Testing is a very important aspect of SRE. Complex systems are built today using several modules integrated together. While lot of integration testing do happen, there are unknown areas in the system that starts shining in production in the unwanted situations. SRE uses various proactive testing methods like Chaos Engineering to get exposure to these parts of the system before a real incident happens. SRE also uses several other Testing’s like Canary Testing, AB Testing etc in order to test new releases w/o affecting overall system performance.

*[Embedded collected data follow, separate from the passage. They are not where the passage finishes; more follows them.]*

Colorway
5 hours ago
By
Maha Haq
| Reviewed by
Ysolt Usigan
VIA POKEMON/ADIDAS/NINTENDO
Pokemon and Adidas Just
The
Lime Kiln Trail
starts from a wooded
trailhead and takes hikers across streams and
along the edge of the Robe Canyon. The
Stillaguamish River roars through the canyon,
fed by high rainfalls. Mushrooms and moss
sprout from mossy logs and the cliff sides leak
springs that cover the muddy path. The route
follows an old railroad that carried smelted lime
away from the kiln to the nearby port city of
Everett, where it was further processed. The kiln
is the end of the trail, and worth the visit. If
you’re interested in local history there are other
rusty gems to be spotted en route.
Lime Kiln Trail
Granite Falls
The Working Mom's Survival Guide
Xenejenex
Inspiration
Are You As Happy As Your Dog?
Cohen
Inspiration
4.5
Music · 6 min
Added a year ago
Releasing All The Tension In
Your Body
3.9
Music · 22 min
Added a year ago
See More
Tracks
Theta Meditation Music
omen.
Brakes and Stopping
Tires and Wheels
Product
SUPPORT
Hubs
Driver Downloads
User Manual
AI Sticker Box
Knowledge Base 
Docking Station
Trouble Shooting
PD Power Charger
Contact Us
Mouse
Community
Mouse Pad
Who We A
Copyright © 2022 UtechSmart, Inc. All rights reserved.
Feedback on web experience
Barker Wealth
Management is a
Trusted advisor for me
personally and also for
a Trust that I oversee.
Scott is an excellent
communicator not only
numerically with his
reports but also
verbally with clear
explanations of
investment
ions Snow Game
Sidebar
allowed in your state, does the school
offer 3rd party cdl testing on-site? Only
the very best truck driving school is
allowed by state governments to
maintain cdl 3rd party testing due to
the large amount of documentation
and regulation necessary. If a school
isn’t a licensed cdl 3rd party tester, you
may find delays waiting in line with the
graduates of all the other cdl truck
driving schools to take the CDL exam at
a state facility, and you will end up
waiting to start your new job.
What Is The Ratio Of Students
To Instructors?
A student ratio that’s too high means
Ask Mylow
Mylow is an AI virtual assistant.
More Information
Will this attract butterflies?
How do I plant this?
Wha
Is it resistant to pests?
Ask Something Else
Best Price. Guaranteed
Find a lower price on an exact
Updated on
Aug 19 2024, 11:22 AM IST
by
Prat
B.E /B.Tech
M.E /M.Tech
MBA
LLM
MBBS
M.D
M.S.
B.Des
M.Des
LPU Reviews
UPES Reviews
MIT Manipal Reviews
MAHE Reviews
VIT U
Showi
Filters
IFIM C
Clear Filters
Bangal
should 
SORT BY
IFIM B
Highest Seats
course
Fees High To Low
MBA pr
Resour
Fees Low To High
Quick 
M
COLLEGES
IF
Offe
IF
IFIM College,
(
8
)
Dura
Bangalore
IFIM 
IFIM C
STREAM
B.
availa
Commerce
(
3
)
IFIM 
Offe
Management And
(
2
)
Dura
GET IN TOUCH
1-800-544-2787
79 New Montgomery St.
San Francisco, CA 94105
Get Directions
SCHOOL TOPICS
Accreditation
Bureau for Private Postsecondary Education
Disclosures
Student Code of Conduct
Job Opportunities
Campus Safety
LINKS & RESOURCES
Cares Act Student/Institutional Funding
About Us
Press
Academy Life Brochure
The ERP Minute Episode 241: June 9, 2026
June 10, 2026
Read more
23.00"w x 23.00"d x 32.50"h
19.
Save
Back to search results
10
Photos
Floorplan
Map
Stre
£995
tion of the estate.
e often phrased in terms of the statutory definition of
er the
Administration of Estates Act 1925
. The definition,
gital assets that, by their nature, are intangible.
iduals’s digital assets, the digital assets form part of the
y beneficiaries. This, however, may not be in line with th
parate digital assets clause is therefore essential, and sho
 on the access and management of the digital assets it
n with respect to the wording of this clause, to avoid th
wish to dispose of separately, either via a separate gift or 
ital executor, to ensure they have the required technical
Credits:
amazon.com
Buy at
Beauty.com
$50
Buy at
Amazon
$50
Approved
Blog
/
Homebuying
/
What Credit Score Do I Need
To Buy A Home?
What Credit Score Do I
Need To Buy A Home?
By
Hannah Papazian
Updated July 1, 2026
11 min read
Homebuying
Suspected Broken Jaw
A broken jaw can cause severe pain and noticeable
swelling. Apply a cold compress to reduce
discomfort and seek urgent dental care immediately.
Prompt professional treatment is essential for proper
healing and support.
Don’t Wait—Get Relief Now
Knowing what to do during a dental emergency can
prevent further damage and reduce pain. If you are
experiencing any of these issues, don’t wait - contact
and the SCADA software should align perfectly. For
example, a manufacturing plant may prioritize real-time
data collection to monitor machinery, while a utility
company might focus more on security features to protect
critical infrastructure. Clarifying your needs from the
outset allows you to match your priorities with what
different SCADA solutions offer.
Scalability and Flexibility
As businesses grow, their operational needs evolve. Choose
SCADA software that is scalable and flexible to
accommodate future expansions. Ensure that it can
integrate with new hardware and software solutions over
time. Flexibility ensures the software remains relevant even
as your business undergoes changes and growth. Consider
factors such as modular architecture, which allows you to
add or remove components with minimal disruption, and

A frequently asked question is what the difference between DevOps & SRE is. DevOps, as considered in the organizations focuses more on the automation part, SREs focus is more on the aspects like system availability, observability, and scale considerations.

In summary while it is easy understand & manage a small piece of the System, it is a different complexity altogether when we look at entire system level for today’s Enterprises which are distributed across the globe, Cloud native & microservices enabled & needs frequent new release launches/updates. Traditional IT Operations will not be able to cope with the complexity & scale. This needs deep software engineering skills, product knowledge, automation experience & software problem solving skills. Systems needs to automatically heal & scale. Enterprises needs to have a strong SRE team to manage these complexities & keep the lights on within the budget.